• TASK PROMPT: Where the line with "pinky dip: (1208, 970)" appears below, start writing out lines exactly, and finish with the line with "ring mcp: (876, 441)", which is included; write out nothing else.

• DATA PROVIDED:
"""

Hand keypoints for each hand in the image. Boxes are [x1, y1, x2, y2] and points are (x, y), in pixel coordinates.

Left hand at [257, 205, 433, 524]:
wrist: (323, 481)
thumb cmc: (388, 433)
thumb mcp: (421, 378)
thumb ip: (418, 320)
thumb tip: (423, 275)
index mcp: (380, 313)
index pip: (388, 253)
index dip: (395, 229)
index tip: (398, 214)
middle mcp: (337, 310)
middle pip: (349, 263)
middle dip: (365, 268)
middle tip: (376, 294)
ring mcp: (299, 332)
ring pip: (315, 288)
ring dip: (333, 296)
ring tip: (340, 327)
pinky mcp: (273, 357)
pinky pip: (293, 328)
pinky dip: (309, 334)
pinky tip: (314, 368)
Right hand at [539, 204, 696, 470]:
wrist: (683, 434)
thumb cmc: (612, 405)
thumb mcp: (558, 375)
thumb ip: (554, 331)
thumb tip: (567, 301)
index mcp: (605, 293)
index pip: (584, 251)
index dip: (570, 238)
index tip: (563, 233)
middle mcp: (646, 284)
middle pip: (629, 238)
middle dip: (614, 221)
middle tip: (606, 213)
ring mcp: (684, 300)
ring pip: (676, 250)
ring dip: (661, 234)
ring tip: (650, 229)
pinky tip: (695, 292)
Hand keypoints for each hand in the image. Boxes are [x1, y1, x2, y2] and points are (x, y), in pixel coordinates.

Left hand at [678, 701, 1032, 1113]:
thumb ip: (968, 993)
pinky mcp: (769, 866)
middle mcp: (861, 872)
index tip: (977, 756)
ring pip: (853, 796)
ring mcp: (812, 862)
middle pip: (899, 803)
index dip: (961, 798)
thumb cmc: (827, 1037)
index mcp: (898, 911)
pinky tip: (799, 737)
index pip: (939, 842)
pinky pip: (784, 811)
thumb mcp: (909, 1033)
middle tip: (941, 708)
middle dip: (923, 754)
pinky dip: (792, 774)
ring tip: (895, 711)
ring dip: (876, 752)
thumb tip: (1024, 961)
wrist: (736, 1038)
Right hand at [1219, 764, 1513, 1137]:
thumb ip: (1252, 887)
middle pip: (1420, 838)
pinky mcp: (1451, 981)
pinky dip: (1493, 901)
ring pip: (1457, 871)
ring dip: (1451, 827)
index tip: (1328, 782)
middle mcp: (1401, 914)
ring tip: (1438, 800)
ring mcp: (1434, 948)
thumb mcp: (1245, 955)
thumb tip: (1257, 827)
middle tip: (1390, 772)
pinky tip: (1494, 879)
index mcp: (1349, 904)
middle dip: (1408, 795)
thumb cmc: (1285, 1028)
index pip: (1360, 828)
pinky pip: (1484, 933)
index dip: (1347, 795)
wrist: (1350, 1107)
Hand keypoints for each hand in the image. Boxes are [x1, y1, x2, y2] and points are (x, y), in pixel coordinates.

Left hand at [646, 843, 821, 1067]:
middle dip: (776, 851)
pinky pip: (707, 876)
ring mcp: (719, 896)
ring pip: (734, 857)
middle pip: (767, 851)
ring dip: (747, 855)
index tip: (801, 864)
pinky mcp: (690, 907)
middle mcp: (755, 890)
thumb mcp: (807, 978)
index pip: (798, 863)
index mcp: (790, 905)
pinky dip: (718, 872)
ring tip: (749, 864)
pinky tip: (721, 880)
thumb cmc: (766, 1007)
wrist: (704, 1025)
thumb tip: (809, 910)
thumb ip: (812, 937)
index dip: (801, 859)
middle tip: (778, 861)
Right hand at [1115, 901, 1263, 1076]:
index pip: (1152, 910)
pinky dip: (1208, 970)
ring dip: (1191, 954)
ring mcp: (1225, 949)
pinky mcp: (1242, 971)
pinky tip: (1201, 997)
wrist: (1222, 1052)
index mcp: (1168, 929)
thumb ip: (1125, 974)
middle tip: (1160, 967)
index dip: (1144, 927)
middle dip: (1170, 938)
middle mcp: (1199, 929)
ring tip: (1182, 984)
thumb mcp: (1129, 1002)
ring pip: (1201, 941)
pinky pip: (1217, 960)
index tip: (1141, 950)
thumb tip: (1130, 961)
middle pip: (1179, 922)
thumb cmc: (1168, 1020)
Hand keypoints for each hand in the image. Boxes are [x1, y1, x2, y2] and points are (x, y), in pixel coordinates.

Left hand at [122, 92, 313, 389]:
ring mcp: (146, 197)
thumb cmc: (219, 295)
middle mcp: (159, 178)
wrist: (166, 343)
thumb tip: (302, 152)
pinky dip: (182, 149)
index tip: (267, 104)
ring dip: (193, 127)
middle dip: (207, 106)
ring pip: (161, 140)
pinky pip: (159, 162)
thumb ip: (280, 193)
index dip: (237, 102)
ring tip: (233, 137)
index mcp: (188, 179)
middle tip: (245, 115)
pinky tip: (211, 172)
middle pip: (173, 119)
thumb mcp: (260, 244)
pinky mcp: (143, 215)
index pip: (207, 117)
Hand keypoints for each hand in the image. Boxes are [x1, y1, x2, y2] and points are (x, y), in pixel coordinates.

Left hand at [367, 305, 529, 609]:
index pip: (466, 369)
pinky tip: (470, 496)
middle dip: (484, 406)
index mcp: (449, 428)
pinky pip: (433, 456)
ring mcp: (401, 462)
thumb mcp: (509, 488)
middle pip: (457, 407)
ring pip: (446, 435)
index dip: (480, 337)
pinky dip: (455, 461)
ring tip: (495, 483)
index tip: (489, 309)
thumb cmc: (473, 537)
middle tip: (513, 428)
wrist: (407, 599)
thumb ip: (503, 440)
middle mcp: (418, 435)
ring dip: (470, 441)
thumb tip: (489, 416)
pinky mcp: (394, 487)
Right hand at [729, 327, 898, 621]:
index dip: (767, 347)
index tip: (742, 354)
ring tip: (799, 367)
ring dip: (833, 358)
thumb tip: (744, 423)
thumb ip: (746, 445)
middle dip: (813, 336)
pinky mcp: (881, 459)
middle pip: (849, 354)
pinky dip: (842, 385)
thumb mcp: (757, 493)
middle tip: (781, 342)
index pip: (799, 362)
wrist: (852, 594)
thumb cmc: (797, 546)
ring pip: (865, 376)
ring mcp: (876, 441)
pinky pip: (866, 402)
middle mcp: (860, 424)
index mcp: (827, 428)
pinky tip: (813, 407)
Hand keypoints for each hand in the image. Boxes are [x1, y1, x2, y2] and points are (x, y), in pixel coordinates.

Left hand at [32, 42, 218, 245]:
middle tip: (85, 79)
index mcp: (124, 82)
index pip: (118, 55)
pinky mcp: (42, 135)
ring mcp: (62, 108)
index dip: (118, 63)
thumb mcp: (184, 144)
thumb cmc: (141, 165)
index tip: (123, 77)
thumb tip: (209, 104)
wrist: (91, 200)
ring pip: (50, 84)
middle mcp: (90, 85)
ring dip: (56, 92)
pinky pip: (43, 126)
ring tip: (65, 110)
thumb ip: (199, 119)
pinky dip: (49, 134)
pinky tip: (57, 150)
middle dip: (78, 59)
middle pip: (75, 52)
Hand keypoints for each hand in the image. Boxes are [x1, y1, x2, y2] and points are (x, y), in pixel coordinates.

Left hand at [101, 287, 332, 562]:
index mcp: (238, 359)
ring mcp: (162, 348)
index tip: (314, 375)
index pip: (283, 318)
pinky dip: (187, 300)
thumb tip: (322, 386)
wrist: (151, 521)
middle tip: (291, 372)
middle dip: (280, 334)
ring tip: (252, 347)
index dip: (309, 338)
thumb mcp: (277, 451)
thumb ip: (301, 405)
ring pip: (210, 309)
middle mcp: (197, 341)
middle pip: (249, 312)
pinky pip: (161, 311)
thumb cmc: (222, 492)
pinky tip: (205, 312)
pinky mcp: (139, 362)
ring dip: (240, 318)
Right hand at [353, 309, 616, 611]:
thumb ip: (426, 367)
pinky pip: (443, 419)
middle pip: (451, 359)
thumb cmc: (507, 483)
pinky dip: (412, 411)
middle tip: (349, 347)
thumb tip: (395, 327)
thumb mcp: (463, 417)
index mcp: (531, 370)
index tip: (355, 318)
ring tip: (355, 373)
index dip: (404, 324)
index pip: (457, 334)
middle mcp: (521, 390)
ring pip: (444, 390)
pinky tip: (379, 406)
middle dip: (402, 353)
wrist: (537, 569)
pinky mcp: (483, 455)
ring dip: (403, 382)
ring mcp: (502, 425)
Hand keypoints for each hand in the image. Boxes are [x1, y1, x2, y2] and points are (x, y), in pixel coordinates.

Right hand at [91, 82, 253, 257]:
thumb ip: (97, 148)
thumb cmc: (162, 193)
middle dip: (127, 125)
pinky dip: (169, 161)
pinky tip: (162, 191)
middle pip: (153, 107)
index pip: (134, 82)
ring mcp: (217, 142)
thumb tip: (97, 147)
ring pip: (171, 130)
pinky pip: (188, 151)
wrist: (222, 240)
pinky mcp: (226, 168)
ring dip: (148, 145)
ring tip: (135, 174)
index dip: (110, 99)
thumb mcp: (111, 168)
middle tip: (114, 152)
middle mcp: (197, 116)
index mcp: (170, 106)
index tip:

"""

• EXERCISE RESULT:
pinky dip: (1208, 970)
ring dip: (1191, 954)
ring mcp: (1225, 949)
pinky mcp: (1242, 971)
pinky tip: (1201, 997)
wrist: (1222, 1052)
index mcp: (1168, 929)
thumb ip: (1125, 974)
middle tip: (1160, 967)
index dip: (1144, 927)
middle dip: (1170, 938)
middle mcp: (1199, 929)
ring tip: (1182, 984)
thumb mcp: (1129, 1002)
ring pip: (1201, 941)
pinky pip: (1217, 960)
index tip: (1141, 950)
thumb tip: (1130, 961)
middle pip: (1179, 922)
thumb cmc: (1168, 1020)
Hand keypoints for each hand in the image. Boxes are [x1, y1, x2, y2] and points are (x, y), in pixel coordinates.

Left hand at [122, 92, 313, 389]:
ring mcp: (146, 197)
thumb cmc: (219, 295)
middle mcp: (159, 178)
wrist: (166, 343)
thumb tip: (302, 152)
pinky dip: (182, 149)
index tip: (267, 104)
ring dip: (193, 127)
middle dip: (207, 106)
ring pip: (161, 140)
pinky pip: (159, 162)
thumb ip: (280, 193)
index dip: (237, 102)
ring tip: (233, 137)
index mcp: (188, 179)
middle tip: (245, 115)
pinky tip: (211, 172)
middle pip: (173, 119)
thumb mcp: (260, 244)
pinky mcp: (143, 215)
index pip: (207, 117)
Hand keypoints for each hand in the image. Boxes are [x1, y1, x2, y2] and points are (x, y), in pixel coordinates.

Left hand at [367, 305, 529, 609]:
index pip: (466, 369)
pinky tip: (470, 496)
middle dip: (484, 406)
index mcp: (449, 428)
pinky pip: (433, 456)
ring mcp: (401, 462)
thumb mcp: (509, 488)
middle pip: (457, 407)
ring pip: (446, 435)
index dip: (480, 337)
pinky dip: (455, 461)
ring tip: (495, 483)
index tip: (489, 309)
thumb cmc: (473, 537)
middle tip: (513, 428)
wrist: (407, 599)
thumb ip: (503, 440)
middle mcp: (418, 435)
ring dip: (470, 441)
thumb tip: (489, 416)
pinky mcp: (394, 487)
Right hand at [729, 327, 898, 621]:
index dip: (767, 347)
index tip: (742, 354)
ring tip: (799, 367)
ring dip: (833, 358)
thumb tip: (744, 423)
thumb ip: (746, 445)
middle dip: (813, 336)
pinky mcp: (881, 459)
middle pip: (849, 354)
pinky dip: (842, 385)
thumb mcp: (757, 493)
middle tip: (781, 342)
index pip: (799, 362)
wrist: (852, 594)
thumb cmc: (797, 546)
ring pip: (865, 376)
ring mcp: (876, 441)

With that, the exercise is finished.